Assuming you don't need to go when making your decision, is this an influencing factor?

Or does it not really matter?

Please vote in the poll


----------



## vintagecigarman (Aug 10, 2009)

Actually, I was astounded to discover that there is no legal requirement for a cafe to provide toilets for its customers, other that the LA insisting on them as part of its planning/licensing policy. Seems positively medieval to me!


----------



## Combercoffee (Feb 12, 2011)

As someone who has children, who love going out to cafes with me, a toilet is essential.


----------



## MonkeyHarris (Dec 3, 2010)

I suspect this poll will be dependent on age. In my younger days I could sink around 5 pints before needing a trip to the toilet. Nowdays however the sound of the first pint/shot being poured is enough to trigger a visit. I do have a young child as well but she's still in nappies at the mo so not a problem yet


----------



## MikeHag (Mar 13, 2011)

Good question. Its a no for me, but that's not because I don't think they're important. They're just not a deciding factor in going or not.

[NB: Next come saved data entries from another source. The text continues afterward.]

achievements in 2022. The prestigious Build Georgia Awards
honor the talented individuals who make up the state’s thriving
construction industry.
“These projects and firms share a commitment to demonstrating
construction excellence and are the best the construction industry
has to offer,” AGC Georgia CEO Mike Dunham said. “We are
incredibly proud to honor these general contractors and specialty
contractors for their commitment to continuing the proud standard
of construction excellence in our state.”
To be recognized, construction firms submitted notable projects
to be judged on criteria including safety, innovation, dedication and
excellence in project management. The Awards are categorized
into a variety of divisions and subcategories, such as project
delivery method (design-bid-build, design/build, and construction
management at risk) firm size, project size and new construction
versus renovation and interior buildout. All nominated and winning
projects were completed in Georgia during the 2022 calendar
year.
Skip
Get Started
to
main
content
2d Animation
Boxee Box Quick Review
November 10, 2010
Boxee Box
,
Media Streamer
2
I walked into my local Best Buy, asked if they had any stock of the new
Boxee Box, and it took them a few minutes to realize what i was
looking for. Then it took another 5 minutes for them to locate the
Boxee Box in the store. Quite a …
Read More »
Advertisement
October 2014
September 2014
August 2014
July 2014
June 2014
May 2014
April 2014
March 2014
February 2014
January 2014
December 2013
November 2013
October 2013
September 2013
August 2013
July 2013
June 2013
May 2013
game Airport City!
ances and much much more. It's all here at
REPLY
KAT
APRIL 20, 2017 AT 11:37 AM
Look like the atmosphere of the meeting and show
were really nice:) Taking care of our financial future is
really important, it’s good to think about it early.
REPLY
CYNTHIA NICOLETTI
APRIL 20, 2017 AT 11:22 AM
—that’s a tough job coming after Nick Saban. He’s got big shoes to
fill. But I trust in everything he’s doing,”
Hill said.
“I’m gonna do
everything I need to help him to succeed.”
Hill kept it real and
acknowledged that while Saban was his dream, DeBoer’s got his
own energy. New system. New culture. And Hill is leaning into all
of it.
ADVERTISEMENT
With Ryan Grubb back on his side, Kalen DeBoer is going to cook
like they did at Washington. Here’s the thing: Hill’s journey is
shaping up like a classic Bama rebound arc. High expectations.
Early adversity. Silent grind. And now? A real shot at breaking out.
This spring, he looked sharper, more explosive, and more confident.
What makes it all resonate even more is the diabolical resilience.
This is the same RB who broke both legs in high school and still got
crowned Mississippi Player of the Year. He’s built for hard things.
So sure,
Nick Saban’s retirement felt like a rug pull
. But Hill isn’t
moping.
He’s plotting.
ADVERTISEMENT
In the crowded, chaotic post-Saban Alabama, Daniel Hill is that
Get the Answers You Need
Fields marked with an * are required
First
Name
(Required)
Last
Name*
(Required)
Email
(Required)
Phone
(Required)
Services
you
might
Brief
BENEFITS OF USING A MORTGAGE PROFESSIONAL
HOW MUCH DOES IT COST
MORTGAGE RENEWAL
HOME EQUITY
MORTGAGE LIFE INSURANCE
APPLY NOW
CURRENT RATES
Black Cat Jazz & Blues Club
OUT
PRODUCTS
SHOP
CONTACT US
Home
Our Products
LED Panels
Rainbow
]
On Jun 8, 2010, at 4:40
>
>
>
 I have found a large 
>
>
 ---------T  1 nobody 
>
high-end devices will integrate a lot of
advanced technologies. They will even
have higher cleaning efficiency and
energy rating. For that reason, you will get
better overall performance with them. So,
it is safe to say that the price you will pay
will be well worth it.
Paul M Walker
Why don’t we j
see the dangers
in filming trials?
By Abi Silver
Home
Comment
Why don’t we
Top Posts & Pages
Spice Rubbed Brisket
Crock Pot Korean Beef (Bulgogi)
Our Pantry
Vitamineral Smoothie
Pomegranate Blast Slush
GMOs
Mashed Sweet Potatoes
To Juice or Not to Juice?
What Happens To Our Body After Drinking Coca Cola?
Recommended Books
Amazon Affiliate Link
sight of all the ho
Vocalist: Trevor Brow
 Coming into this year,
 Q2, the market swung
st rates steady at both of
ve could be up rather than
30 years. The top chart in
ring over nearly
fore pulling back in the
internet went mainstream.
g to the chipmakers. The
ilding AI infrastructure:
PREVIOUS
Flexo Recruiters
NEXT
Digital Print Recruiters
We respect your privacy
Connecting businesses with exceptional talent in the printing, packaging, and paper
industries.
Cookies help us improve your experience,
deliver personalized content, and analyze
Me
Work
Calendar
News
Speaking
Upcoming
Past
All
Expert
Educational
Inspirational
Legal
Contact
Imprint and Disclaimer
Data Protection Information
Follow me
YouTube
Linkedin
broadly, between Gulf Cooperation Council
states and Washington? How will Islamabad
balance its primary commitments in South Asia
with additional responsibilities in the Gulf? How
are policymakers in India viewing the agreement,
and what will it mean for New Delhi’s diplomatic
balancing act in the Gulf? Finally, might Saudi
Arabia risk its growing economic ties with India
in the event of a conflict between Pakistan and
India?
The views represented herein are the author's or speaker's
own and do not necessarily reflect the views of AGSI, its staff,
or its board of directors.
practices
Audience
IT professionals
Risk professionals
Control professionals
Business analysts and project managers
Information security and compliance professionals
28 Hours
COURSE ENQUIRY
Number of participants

It also might be worth saying that no toilets are better than bad toilets IMO. I'll forget the former but remember the latter, and those bad toilets just spoil the memory a little. E.g. "Kitchen And Pantry" in London was a fantastic place but I just remember having to queue for the single toilet, and since it was used for men, women and baby changing for a busy 50-60 seater, it was fairly minging. Didn't stop me going again, but it's always a compromise.

(The place recently closed, I understand.)


----------



## ahoythere48 (Apr 17, 2011)

I would be bitterly disappointed if i went to a coffee house and there was nothing in the way of a loo! However good the coffee was, one needs these facility's! Nothing better than walking into a clean, spacious and private WC when you have to go! Sorry to be so crude but that's the way it goes and at the end of the day coffee can act as a laxative!

So in answer to your question yes 'Does the availability of a toilet influence your choice of cafe to visit?' YES IT MOST CERTAINLY DOES.


----------